--- Input ---

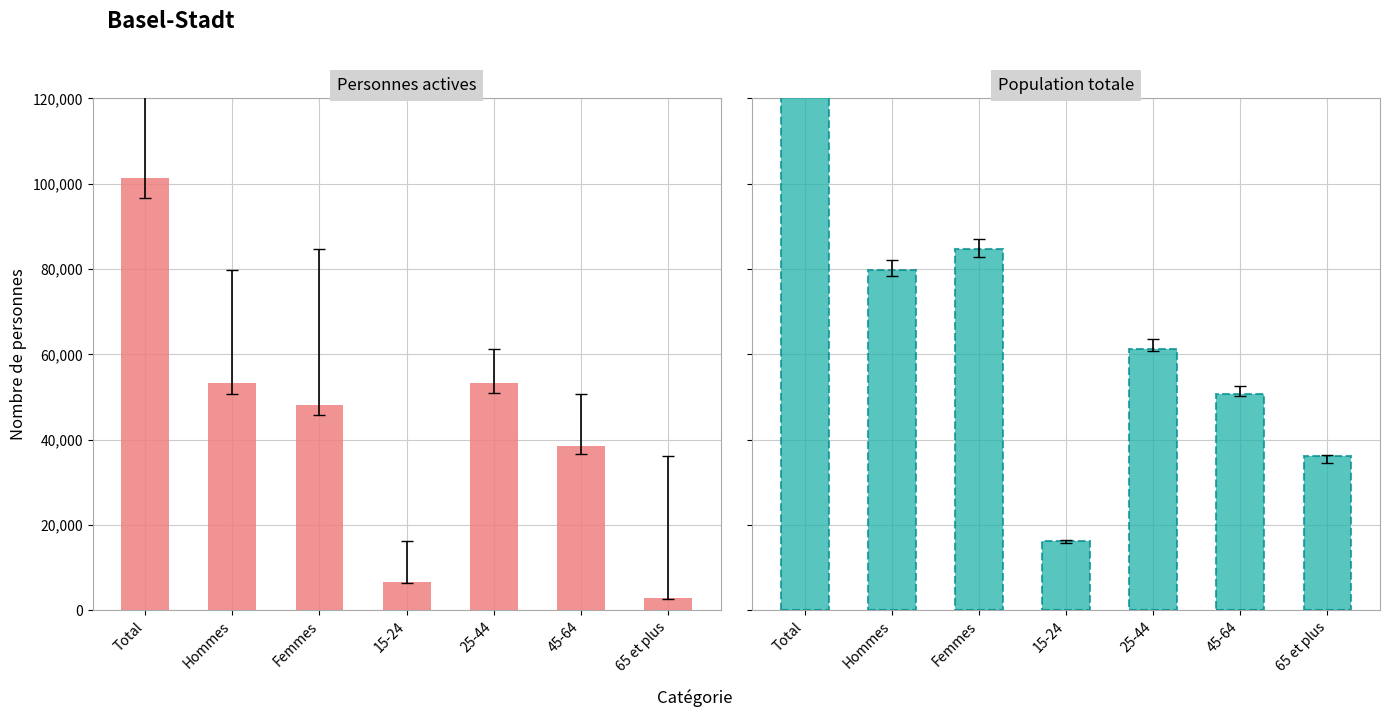

At how many categories does at least one series exceed 22022?

6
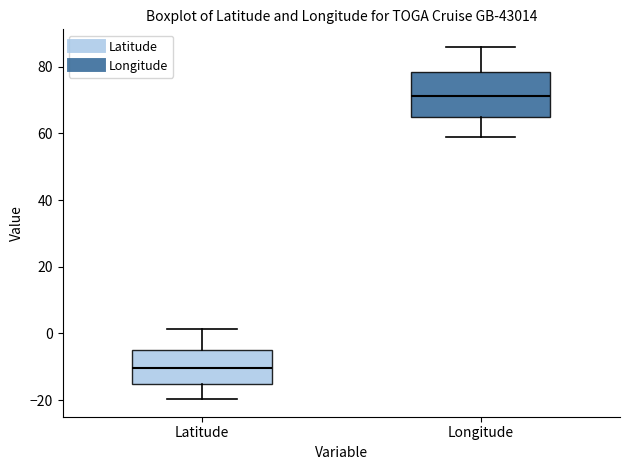

Where is the upper edge of the box for Latitude on the y-axis? The values are not printed on the chart, so give them approximately, as read against the axis.

-4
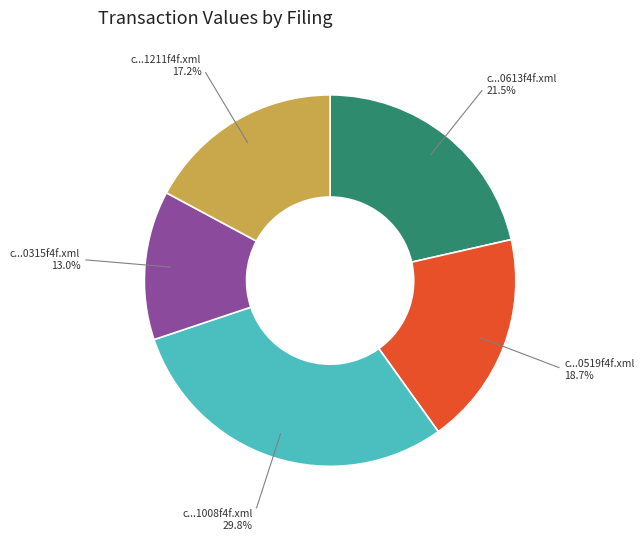

Combined, what portion of the pie is c...0613f4f.xml and c...1211f4f.xml?

38.6%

---

Task statement >> Render the entries above as a numbered list with one line per item, leaving out the blank lines and the pictures.

Response below >>
1. At how many categories does at least one series exceed 22022?
2. 6
3. Where is the upper edge of the box for Latitude on the y-axis? The values are not printed on the chart, so give them approximately, as read against the axis.
4. -4
5. Combined, what portion of the pie is c...0613f4f.xml and c...1211f4f.xml?
6. 38.6%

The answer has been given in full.